___ Dataset extract

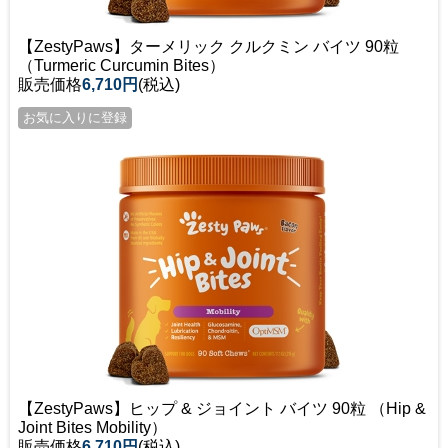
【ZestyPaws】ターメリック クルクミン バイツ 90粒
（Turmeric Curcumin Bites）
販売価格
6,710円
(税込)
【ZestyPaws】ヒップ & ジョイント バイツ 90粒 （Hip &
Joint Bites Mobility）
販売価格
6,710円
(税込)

______
___ Dataset extract

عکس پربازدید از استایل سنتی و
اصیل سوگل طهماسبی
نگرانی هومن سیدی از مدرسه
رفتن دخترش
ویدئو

______
___ Dataset extract

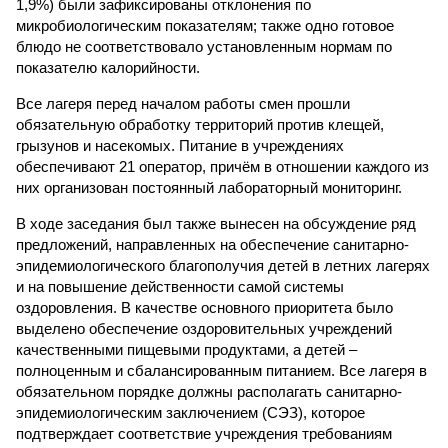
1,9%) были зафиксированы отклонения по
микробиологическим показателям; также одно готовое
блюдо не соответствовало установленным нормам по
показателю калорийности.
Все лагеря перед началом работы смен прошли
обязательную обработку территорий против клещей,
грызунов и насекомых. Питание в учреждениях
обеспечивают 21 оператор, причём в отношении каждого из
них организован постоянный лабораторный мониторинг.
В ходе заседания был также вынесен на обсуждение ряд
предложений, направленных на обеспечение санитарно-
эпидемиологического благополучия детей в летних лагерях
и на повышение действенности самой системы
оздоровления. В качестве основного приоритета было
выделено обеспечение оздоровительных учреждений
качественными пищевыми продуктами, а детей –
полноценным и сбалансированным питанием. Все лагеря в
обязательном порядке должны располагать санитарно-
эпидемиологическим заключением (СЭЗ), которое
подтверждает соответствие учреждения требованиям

______

Task description:
Convert the lines of the third item, starting at the line containing "1,9%) были зафиксированы отклонения по" and ending at the line containing "них организован постоянный", into a JSON list of strings with one string per line and blank lines omitted.

Exercise answer:
[
  "1,9%) были зафиксированы отклонения по",
  "микробиологическим показателям; также одно готовое",
  "блюдо не соответствовало установленным нормам по",
  "показателю калорийности.",
  "Все лагеря перед началом работы смен прошли",
  "обязательную обработку территорий против клещей,",
  "грызунов и насекомых. Питание в учреждениях",
  "обеспечивают 21 оператор, причём в отношении каждого из",
  "них организован постоянный лабораторный мониторинг."
]